もっと★愛を欲しがる優しい獣
その19:噂
最初に異変を感じたのは出勤ついでに近所のゴミ捨て場にゴミを捨てに行った時のことである。ゴミ捨て場では朝も早くから、奥様達がかしましく井戸端会議に華を咲かせていた。
「おはようございまーす」
私はいつものように挨拶をするとゴミ捨て場の烏除けのネットをまくり上げ、えいっと勢いをつけてゴミを放り投げた。なにせ家族7人分のゴミなのでその量たるやちょっとした重労働なのである。
ふう、重かったと息をついて額に薄らとかいた汗を拭っていると、先ほどまで大きな笑い声が聞こえていた井戸端会議中の皆さんがジイットこちらを見ていることに気がついた。
「あの……何か?」
不思議に思って声をかけると、奥様達はさっと目を逸らしそそくさと逃げるように立ち去って行ったのだ。
(何だったのかしら……)
近所の奥様達とは井戸端会議に一緒に参加するほど親しいわけでもないが、顔を合わせれば世間話や天気の話題くらいはする。それが、今日は挨拶どころか目も合わさなかった。
(もしかして、今日は燃えるごみの日じゃないとか?)
不安に思ってネットをめくり上げ他の人のゴミ袋を見てみるが、そこにはくっきり“燃えるゴミ”の字が。
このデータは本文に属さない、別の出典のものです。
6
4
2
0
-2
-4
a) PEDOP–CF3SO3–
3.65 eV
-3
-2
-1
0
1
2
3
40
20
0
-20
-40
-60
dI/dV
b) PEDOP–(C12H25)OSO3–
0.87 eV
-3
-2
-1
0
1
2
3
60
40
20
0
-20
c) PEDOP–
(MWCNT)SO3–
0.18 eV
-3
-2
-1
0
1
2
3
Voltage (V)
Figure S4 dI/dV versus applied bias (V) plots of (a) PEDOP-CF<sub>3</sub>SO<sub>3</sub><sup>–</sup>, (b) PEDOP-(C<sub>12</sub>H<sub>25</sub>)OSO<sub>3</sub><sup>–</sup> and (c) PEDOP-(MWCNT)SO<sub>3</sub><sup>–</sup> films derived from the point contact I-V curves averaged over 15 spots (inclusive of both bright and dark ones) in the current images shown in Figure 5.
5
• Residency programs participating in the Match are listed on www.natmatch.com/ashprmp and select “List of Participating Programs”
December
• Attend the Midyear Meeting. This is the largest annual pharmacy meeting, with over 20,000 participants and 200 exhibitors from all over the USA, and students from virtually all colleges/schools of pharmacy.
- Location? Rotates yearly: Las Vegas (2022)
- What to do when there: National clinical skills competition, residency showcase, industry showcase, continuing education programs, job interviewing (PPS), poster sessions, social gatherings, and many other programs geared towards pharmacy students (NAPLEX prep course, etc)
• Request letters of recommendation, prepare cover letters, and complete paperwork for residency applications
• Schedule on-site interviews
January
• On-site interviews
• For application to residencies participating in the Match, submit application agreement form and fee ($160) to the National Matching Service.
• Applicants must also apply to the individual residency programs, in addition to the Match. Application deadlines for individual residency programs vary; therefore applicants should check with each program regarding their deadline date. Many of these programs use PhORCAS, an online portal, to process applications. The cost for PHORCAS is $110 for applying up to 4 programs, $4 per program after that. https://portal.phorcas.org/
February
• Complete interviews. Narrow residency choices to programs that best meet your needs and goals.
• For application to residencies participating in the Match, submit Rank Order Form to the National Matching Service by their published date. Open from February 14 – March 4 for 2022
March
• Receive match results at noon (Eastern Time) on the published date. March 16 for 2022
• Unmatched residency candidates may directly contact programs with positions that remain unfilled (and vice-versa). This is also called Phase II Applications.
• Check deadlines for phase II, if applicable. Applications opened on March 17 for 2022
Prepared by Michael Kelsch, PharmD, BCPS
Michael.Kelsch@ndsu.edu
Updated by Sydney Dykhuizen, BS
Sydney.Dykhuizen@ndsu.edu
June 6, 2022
なーんだ間違ってないじゃんと安心したのも束の間のことである。
(そうだ!!今日の朝の雑用当番、私だったわ!!)
総務部の女性社員が日替わりで行っている朝の雑用当番のことを思い出すと、一息つく間もなく駅まで全速力で走ることとなった。
雑用当番のことにすっかり気を取られて、ゴミ出しの異変のことは頭からすっぽり抜け落ちてしまったのだった。